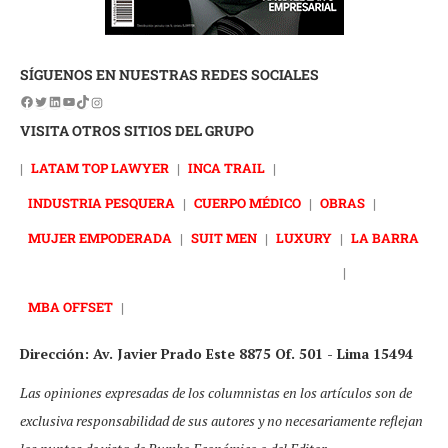
SÍGUENOS EN NUESTRAS REDES SOCIALES
VISITA OTROS SITIOS DEL GRUPO
|
LATAM TOP LAWYER
|
INCA TRAIL
|
INDUSTRIA PESQUERA
|
CUERPO MÉDICO
|
OBRAS
|
MUJER EMPODERADA
|
SUIT MEN
|
LUXURY
|
LA BARRA
|
MBA OFFSET
|
Dirección: Av. Javier Prado Este 8875 Of. 501 - Lima 15494
Las opiniones expresadas de los columnistas en los artículos son de
exclusiva responsabilidad de sus autores y no necesariamente reflejan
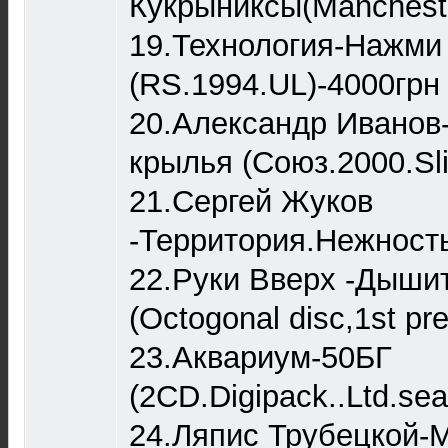
Кукрыниксы(Mancheste
19.Технология-Нажми 
(RS.1994.UL)-4000грн
20.Александр Иванов
крылья (Союз.2000.Sl
21.Сергей Жуков
-Территория.Нежность
22.Руки Вверх -Дыши
(Octogonal disc,1st pr
23.Аквариум-50БГ
(2CD.Digipack..Ltd.sea
24.Ляпис Трубецкой-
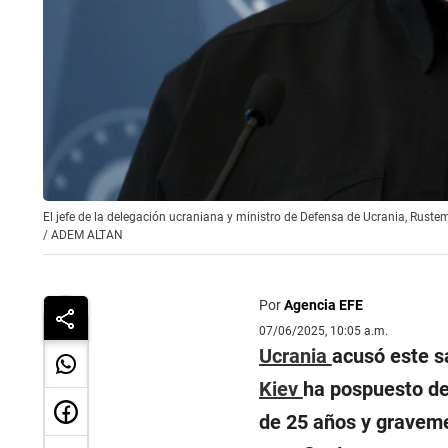
El jefe de la delegación ucraniana y ministro de Defensa de Ucrania, Rus
/
ADEM ALTAN
Por
Agencia EFE
07/06/2025, 10:05 a.m.
Ucrania
acusó este 
Kiev
ha pospuesto de
de 25 años y gravem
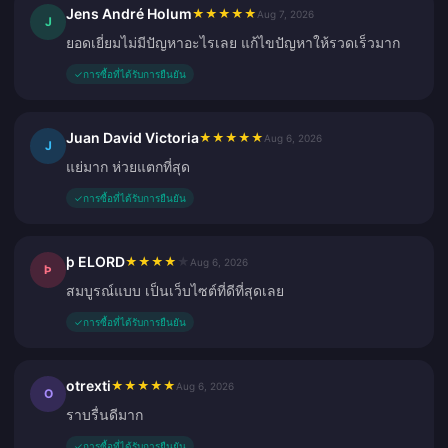
Jens André Holum
★
★
★
★
★
Aug 7, 2026
J
ยอดเยี่ยมไม่มีปัญหาอะไรเลย แก้ไขปัญหาให้รวดเร็วมาก
✓
การซื้อที่ได้รับการยืนยัน
Juan David Victoria
★
★
★
★
★
Aug 6, 2026
J
แย่มาก ห่วยแตกที่สุด
✓
การซื้อที่ได้รับการยืนยัน
þ ELORD
★
★
★
★
★
Aug 6, 2026
Þ
สมบูรณ์แบบ เป็นเว็บไซต์ที่ดีที่สุดเลย
✓
การซื้อที่ได้รับการยืนยัน
otrexti
★
★
★
★
★
Aug 6, 2026
O
ราบรื่นดีมาก
✓
การซื้อที่ได้รับการยืนยัน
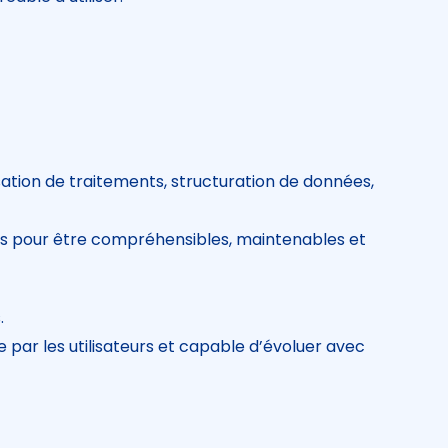
ation de traitements, structuration de données,
ées pour être compréhensibles, maintenables et
.
 par les utilisateurs et capable d’évoluer avec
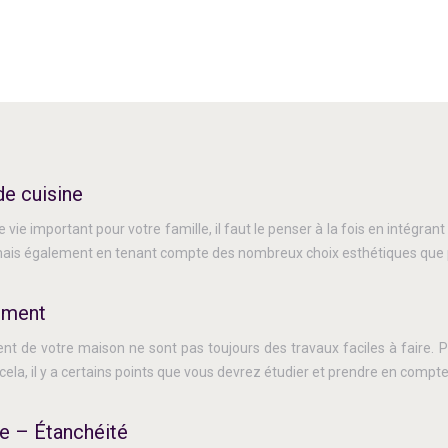
de cuisine
 vie important pour votre famille, il faut le penser à la fois en intégran
is également en tenant compte des nombreux choix esthétiques que pro
ement
 de votre maison ne sont pas toujours des travaux faciles à faire. P
 cela, il y a certains points que vous devrez étudier et prendre en com
e – Étanchéité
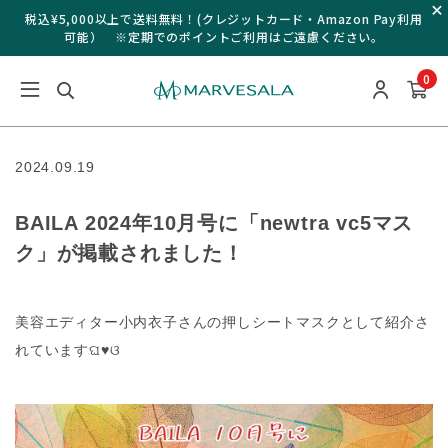
税込¥5,000以上で送料無料！(クレジットカード・Amazon Pay利用
可能） ※定期でのポイントご利用はご遠慮ください。
0
2024.09.19
BAILA 2024年10月号に「newtra vc5マス
ク」が掲載されました！
美容エディター小内衣子さんの押しシートマスクとして紹介さ
れていますଘ♥ଓ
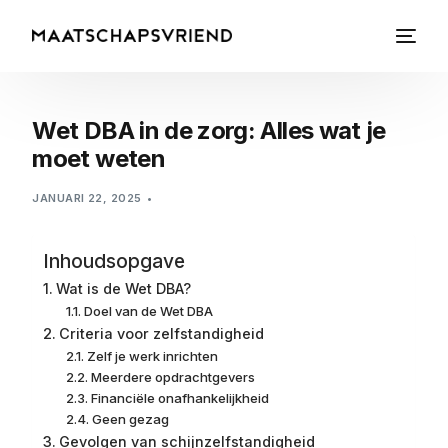
Wet DBA in de zorg: Alles wat je
moet weten
JANUARI 22, 2025
Inhoudsopgave
Wat is de Wet DBA?
Doel van de Wet DBA
Criteria voor zelfstandigheid
Zelf je werk inrichten
Meerdere opdrachtgevers
Financiële onafhankelijkheid
Geen gezag
Gevolgen van schijnzelfstandigheid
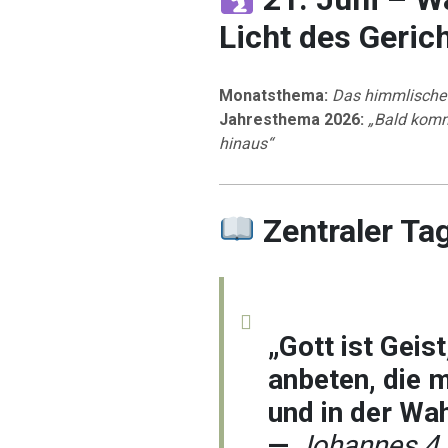
Licht des Geric
Monatsthema:
Das himmlische 
Jahresthema 2026:
„Bald komm
hinaus“
Zentraler Ta
„Gott ist Geist
anbeten, die 
und in der Wah
—
Johannes 4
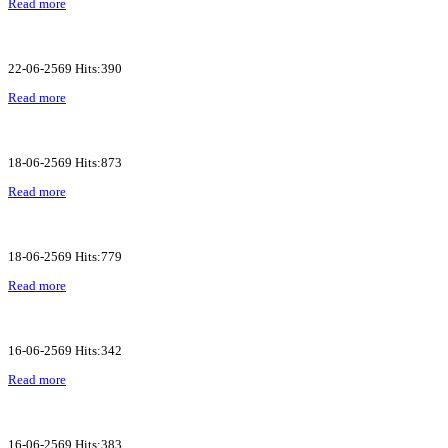
Read more
22-06-2569 Hits:390
Read more
18-06-2569 Hits:873
Read more
18-06-2569 Hits:779
Read more
16-06-2569 Hits:342
Read more
16-06-2569 Hits:383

» EXERCISE
What is needed is a verbatim copy of every entry, with the pictures omitted.

» COMPLETED TASK
SÍGUENOS EN NUESTRAS REDES SOCIALES
VISITA OTROS SITIOS DEL GRUPO
|
LATAM TOP LAWYER
|
INCA TRAIL
|
INDUSTRIA PESQUERA
|
CUERPO MÉDICO
|
OBRAS
|
MUJER EMPODERADA
|
SUIT MEN
|
LUXURY
|
LA BARRA
|
MBA OFFSET
|
Dirección: Av. Javier Prado Este 8875 Of. 501 - Lima 15494
Las opiniones expresadas de los columnistas en los artículos son de
exclusiva responsabilidad de sus autores y no necesariamente reflejan
Кукрыниксы(Mancheste
19.Технология-Нажми 
(RS.1994.UL)-4000грн
20.Александр Иванов
крылья (Союз.2000.Sl
21.Сергей Жуков
-Территория.Нежность
22.Руки Вверх -Дыши
(Octogonal disc,1st pr
23.Аквариум-50БГ
(2CD.Digipack..Ltd.sea
24.Ляпис Трубецкой-
El jefe de la delegación ucraniana y ministro de Defensa de Ucrania, Rus
/
ADEM ALTAN
Por
Agencia EFE
07/06/2025, 10:05 a.m.
Ucrania
acusó este 
Kiev
ha pospuesto de
de 25 años y gravem
Jens André Holum
★
★
★
★
★
Aug 7, 2026
J
ยอดเยี่ยมไม่มีปัญหาอะไรเลย แก้ไขปัญหาให้รวดเร็วมาก
✓
การซื้อที่ได้รับการยืนยัน
Juan David Victoria
★
★
★
★
★
Aug 6, 2026
J
แย่มาก ห่วยแตกที่สุด
✓
การซื้อที่ได้รับการยืนยัน
þ ELORD
★
★
★
★
★
Aug 6, 2026
Þ
สมบูรณ์แบบ เป็นเว็บไซต์ที่ดีที่สุดเลย
✓
การซื้อที่ได้รับการยืนยัน
otrexti
★
★
★
★
★
Aug 6, 2026
O
ราบรื่นดีมาก
✓
การซื้อที่ได้รับการยืนยัน
ation de traitements, structuration de données,
ées pour être compréhensibles, maintenables et
.
 par les utilisateurs et capable d’évoluer avec
de cuisine
 vie important pour votre famille, il faut le penser à la fois en intégran
is également en tenant compte des nombreux choix esthétiques que pro
ement
 de votre maison ne sont pas toujours des travaux faciles à faire. P
 cela, il y a certains points que vous devrez étudier et prendre en com
e – Étanchéité
税込¥5,000以上で送料無料！(クレジットカード・Amazon Pay利用
可能） ※定期でのポイントご利用はご遠慮ください。
0
2024.09.19
BAILA 2024年10月号に「newtra vc5マス
ク」が掲載されました！
美容エディター小内衣子さんの押しシートマスクとして紹介さ
れていますଘ♥ଓ
Wet DBA in de zorg: Alles wat je
moet weten
JANUARI 22, 2025
Inhoudsopgave
Wat is de Wet DBA?
Doel van de Wet DBA
Criteria voor zelfstandigheid
Zelf je werk inrichten
Meerdere opdrachtgevers
Financiële onafhankelijkheid
Geen gezag
Gevolgen van schijnzelfstandigheid
Licht des Geric
Monatsthema:
Das himmlische 
Jahresthema 2026:
„Bald komm
hinaus“
Zentraler Ta
„Gott ist Geist
anbeten, die 
und in der Wah
—
Johannes 4
Read more
22-06-2569 Hits:390
Read more
18-06-2569 Hits:873
Read more
18-06-2569 Hits:779
Read more
16-06-2569 Hits:342
Read more
16-06-2569 Hits:383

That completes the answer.